Did you try 25x25? Big is a weak word , I d rather call it endless or huge, something like that
Sadly, I never tried it yet.
| x | x^2 |
|---|---|
| 9 | 81 |
| 11 | 121 |
| 13 | 169 |
| 15 | 225 |
| 17 | 289 |
| 19 | 361 |
| 21 | 441 |
| 23 | 529 |
| 25 | 625 |
25x25 is big.
The upper limit on ogs is 25x25, i have no idea why…
I also don’t know why the error message is so unclear when trying to make the width or height above 25, but for 1x1 the error is much more clear
I assume it would prolly be pretty easy thing to change the error message?
Perhaps because columns are indexed by letters A, B, C,…, Z except I.
I’d also guess that the grid shouldn’t be a even number
You’re right that odd numbers are more popular, but OGS does not restrict you this way.
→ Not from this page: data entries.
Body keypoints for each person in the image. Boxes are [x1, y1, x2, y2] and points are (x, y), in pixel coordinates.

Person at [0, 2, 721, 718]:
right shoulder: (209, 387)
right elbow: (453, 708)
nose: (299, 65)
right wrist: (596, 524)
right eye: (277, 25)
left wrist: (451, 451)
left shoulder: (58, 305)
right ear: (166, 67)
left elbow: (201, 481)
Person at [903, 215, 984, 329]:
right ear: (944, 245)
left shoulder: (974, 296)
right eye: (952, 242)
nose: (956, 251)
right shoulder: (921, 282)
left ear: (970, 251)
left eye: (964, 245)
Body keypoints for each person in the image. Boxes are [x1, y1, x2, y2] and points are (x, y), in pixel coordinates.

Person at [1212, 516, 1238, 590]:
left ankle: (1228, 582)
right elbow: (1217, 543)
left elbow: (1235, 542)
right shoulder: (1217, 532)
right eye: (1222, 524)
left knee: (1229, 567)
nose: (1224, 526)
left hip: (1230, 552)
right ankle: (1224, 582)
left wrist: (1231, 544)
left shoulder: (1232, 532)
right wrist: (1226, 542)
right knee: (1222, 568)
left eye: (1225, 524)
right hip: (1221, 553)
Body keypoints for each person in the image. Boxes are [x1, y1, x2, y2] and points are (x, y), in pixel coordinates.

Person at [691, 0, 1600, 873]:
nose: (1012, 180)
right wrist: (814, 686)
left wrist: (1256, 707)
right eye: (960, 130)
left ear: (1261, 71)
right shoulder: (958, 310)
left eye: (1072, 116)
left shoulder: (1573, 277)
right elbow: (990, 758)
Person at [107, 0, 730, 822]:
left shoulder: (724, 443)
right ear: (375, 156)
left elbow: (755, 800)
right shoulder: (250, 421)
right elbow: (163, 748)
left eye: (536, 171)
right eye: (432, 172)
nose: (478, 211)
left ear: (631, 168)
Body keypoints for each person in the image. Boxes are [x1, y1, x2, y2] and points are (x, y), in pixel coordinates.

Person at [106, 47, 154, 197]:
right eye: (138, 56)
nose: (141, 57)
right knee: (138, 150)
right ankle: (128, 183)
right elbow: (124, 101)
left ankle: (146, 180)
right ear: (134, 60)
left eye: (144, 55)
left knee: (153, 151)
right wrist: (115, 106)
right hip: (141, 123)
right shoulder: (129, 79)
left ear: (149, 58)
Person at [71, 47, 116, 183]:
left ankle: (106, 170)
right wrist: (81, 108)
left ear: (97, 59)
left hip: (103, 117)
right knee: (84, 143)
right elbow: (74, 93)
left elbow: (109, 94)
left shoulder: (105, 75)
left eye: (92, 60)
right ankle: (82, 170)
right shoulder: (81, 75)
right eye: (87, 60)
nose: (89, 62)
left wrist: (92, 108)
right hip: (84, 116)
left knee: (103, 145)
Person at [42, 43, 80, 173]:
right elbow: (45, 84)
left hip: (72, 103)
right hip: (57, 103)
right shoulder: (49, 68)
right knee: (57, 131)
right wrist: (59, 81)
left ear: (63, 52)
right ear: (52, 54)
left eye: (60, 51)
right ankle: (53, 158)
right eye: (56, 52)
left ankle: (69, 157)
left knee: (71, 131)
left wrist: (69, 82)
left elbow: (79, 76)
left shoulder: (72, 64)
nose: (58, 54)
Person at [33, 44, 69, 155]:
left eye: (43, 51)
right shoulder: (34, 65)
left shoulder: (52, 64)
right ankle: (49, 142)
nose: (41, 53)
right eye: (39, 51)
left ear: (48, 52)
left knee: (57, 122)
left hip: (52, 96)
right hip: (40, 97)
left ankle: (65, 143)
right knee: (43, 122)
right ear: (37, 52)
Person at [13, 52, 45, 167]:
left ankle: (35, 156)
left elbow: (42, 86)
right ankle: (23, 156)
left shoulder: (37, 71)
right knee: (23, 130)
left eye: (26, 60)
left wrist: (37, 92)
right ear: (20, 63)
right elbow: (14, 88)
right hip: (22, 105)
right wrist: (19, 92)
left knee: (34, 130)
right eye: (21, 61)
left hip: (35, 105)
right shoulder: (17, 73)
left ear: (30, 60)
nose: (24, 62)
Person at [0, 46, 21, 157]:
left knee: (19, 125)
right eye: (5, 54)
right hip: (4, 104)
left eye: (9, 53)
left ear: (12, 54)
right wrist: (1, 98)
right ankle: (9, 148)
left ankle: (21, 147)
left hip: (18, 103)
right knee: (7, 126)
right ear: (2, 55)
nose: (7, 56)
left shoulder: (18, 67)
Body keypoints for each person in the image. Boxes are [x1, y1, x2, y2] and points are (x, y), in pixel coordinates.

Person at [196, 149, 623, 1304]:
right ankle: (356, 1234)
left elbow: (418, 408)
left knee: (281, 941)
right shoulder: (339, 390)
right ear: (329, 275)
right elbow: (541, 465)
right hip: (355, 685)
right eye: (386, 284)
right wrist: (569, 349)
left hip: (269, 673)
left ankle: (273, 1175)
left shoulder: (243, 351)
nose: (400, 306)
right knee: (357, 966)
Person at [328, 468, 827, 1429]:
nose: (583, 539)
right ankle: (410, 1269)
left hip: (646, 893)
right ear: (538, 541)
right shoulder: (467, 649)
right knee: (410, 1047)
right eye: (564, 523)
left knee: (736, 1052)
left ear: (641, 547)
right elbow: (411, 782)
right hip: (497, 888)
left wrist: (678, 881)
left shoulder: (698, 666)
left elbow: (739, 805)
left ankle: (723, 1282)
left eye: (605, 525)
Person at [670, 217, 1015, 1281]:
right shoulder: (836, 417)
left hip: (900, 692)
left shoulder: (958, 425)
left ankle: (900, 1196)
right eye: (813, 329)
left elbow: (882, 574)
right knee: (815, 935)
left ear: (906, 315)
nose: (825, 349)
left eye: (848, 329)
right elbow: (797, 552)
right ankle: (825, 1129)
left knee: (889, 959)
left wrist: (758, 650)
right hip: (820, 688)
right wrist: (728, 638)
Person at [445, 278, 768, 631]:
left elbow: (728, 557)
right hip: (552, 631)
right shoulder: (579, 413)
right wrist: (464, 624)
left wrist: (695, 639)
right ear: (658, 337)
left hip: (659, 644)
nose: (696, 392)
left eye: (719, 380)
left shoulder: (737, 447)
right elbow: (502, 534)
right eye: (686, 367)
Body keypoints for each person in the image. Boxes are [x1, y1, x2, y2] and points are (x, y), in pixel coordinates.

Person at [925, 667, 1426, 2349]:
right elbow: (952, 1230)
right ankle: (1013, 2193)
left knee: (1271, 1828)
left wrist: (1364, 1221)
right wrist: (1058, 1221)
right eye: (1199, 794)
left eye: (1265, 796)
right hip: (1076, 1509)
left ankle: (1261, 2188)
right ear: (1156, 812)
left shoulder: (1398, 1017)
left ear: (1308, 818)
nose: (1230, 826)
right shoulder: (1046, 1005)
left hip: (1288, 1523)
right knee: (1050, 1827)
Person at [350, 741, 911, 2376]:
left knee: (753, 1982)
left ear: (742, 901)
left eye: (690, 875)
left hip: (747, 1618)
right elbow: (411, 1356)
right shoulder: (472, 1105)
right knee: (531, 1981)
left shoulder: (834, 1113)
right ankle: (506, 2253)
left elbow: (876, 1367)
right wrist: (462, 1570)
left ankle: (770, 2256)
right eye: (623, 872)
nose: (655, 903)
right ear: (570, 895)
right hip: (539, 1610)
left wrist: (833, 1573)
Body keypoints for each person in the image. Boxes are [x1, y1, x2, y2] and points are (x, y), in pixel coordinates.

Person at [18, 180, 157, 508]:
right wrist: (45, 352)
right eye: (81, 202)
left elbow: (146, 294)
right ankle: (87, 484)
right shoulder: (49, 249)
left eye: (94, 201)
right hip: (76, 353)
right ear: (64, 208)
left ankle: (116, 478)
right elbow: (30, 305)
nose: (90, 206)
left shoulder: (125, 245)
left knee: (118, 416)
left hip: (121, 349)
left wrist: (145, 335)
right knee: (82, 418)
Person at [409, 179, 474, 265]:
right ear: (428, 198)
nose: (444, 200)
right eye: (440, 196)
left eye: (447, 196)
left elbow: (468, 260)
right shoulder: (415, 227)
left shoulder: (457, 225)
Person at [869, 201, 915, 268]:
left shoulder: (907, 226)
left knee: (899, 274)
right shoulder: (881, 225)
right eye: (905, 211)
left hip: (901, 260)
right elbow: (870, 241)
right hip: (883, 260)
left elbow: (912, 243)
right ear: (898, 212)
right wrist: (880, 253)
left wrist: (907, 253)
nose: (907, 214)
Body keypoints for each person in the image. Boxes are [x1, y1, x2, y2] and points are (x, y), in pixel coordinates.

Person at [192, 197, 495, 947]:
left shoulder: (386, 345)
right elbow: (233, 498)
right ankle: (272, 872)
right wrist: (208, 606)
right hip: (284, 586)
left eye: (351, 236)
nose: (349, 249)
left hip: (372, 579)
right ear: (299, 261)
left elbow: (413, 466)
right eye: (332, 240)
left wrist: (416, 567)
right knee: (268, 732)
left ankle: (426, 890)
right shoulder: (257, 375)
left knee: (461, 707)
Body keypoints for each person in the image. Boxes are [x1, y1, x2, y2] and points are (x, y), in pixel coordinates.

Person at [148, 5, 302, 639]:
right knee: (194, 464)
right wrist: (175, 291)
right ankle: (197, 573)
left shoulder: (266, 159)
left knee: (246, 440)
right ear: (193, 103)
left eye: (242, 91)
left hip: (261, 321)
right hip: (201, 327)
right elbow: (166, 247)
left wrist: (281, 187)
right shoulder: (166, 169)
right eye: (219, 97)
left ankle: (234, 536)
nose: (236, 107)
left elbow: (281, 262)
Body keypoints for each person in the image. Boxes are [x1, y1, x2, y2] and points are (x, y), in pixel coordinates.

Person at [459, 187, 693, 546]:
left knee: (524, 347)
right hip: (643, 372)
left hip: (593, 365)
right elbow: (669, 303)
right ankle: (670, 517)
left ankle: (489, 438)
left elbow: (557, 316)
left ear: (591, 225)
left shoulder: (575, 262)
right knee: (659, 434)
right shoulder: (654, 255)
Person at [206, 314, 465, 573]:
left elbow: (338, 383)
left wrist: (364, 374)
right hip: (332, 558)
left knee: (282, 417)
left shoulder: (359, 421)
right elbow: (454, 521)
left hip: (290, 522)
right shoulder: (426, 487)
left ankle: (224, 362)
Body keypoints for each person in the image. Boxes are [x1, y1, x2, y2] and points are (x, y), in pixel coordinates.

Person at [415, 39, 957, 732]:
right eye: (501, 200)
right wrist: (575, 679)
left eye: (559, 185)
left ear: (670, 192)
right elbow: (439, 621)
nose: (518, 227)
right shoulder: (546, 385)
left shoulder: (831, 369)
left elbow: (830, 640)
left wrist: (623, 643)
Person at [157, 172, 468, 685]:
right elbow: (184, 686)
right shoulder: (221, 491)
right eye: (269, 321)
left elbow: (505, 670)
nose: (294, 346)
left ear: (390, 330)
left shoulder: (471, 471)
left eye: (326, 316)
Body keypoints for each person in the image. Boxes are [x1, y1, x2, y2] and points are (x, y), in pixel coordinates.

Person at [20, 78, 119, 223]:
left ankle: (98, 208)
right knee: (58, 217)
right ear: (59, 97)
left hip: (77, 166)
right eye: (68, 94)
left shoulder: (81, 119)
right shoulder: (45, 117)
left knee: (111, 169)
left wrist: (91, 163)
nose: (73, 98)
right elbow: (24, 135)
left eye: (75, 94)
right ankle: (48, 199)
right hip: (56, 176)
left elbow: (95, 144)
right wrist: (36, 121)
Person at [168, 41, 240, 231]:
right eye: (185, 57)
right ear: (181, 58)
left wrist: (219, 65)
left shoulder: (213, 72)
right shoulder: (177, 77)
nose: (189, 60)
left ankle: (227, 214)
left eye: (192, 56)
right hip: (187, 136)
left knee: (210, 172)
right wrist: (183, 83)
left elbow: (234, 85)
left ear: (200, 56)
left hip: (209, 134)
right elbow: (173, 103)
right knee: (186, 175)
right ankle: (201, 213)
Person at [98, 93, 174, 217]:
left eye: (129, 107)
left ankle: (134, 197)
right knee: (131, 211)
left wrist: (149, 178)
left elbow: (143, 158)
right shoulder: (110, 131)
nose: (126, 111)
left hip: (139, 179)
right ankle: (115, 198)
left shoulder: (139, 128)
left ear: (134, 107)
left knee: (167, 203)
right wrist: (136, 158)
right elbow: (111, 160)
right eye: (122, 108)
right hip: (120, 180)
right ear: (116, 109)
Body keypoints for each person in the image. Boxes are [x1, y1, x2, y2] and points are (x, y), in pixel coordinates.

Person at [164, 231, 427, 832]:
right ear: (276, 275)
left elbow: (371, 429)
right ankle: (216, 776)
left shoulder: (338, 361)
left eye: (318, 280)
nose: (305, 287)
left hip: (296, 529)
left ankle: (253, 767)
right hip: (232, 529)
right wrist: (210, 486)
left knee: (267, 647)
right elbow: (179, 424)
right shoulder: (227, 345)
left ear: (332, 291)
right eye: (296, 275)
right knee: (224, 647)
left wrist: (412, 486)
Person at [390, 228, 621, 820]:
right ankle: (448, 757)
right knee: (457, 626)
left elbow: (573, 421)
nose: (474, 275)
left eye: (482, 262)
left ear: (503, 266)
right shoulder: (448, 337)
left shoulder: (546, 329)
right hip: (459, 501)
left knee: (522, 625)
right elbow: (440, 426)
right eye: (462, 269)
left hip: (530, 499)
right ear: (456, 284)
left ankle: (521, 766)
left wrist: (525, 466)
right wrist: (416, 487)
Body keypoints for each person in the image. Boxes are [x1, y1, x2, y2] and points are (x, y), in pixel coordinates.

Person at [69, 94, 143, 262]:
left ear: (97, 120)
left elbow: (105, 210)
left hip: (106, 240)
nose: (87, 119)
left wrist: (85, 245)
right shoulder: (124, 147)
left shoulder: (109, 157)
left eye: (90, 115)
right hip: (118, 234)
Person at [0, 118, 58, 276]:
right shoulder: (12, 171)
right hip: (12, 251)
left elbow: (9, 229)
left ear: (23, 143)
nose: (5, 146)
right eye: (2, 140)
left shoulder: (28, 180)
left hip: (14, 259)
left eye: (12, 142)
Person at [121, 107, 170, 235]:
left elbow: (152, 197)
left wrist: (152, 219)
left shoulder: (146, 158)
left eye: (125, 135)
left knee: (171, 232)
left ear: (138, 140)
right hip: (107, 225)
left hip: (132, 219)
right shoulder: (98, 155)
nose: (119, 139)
Interestingly, SGF library supports much larger boards than 25x25. So i think the infra is there to play very-large-games
That’s what I recall hearing
I like 13x13 and play it a lot but one drawback I sometimes feel is that about move 5, 6 or 7 (about, depending on the game, of course) it seems one has to decide on the next 20~ moves (not perse each and every move but at least the direction the game will go) at that instant. So, a ton of pressure all of a sudden followed by 20~ moves to see if you read it out correctly. A bad or lesser choice at move 5~7 can easily cost you the game. On 19x19 there is less intensity (from lowest gear to top speed in 0.3 seconds), it often feels. Imo 9x9 can feel similar to 13x13 in that “one pivotal moment” aspect. I don’t play 9x9 anymore but from what I remember often both players realize that the line which is being followed will lead to a 1.5-point win for black/white. Because of that 9x9 (to me) is more a matter of “what needs to be done (=work) to get ahead by 0.5 points? (regardless of the quality of a move)” and not “what a beautiful game, let’s see what nice (=correct, best in the given circumstance) move I can think of”, so, less fun more math.